Create a batch inference job - Amazon Bedrock

Create a batch inference job


Batch inference is in preview and is subject to change. Batch inference is currently only available through the API. Access batch APIs through the following SDKs.

We recommend that you create a virtual environment to use the SDK. Because batch inference APIs aren't available in the latest SDKs, we recommend that you uninstall the latest version of the SDK from the virtual environment before installing the version with the batch inference APIs. For a guided example, see Code samples.

Request format
POST /model-invocation-job HTTP/1.1 Content-type: application/json { "clientRequestToken": "string", "inputDataConfig": { "s3InputDataConfig": { "s3Uri": "string", "s3InputFormat": "JSONL" } }, "jobName": "string", "modelId": "string", "outputDataConfig": { "s3OutputDataConfig": { "s3Uri": "string" } }, "roleArn": "string", "tags": [ { "key": "string", "value": "string" } ] }
Response format
HTTP/1.1 200 Content-type: application/json { "jobArn": "string" }

To create a batch inference job, send a CreateModelInvocationJob request. Provide the following information.

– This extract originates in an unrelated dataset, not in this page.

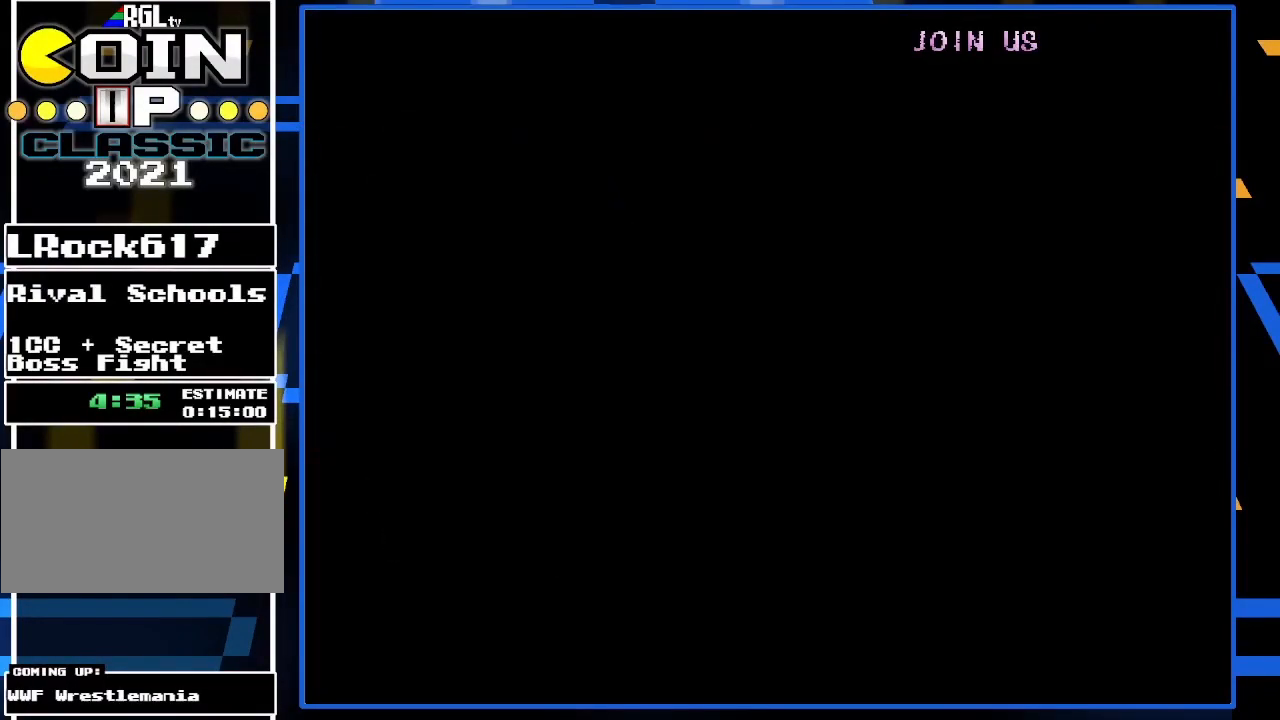
{"buttons": [], "left_stick": "center", "events": []}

  • The ARN of a role with permissions to run batch inference in roleArn.

  • Information for the S3 bucket containing the input data in inputDataConfig and the bucket where to write information in outputDataConfig.

  • The ID of the model to use for inference in modelId (see Amazon Bedrock base model IDs (on-demand throughput) ).

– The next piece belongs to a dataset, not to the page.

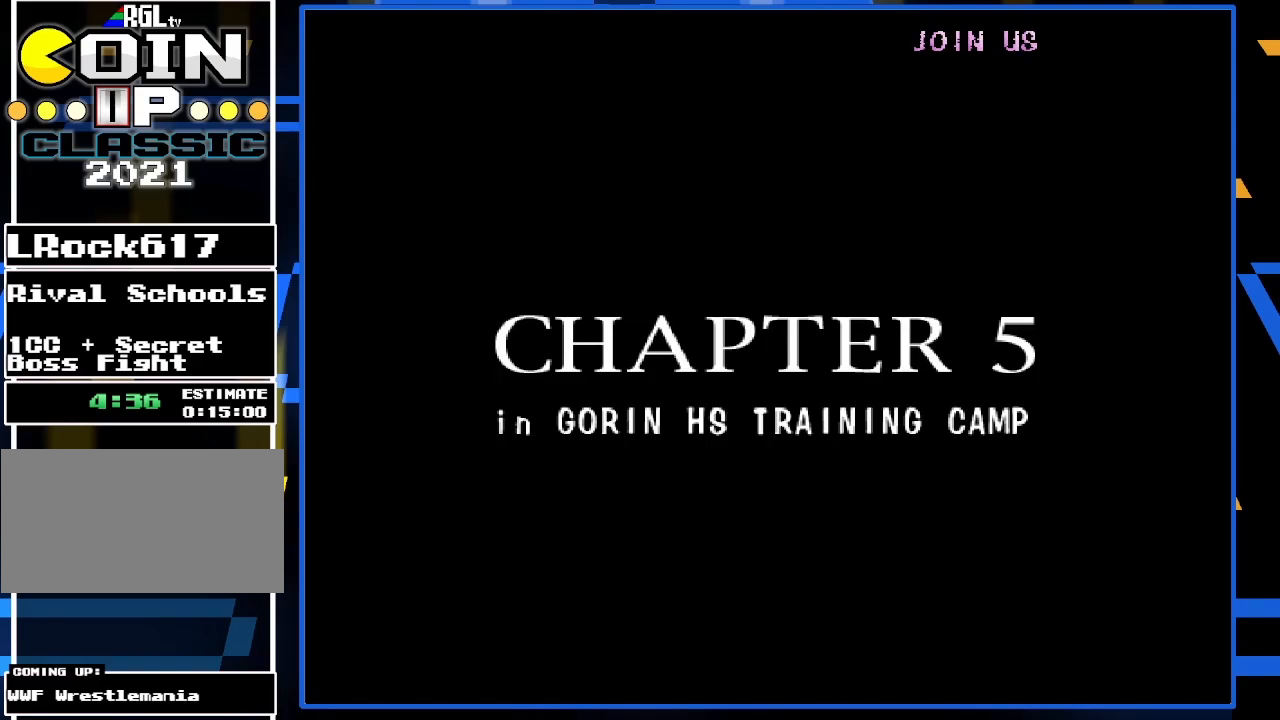
{"buttons": [], "left_stick": "center", "events": [[283, "START", "down"], [417, "START", "up"]]}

  • A name for the job in jobName.

  • (Optional) Any tags that you want to attach to the job in tags.

The response returns a jobArn that you can use for other batch inference-related API calls.

You can check the status of the job with either the GetModelInvocationJob or ListModelInvocationJobs APIs.

When the job is Completed, you can extract the results of the batch inference job from the files in the S3 bucket you specified in the request for the outputDataConfig. The S3 bucket contains the following files:

  1. Output files containing the result of the model inference.

    • If the output is text, Amazon Bedrock generates an output JSONL file for each input JSONL file. The output files contain outputs from the model for each input in the following format. An error object replaces the modelOutput field in any line where there was an error in inference. The format of the modelOutput JSON object matches the body field for the model that you use in the InvokeModel response. For more information, see Inference parameters for foundation models.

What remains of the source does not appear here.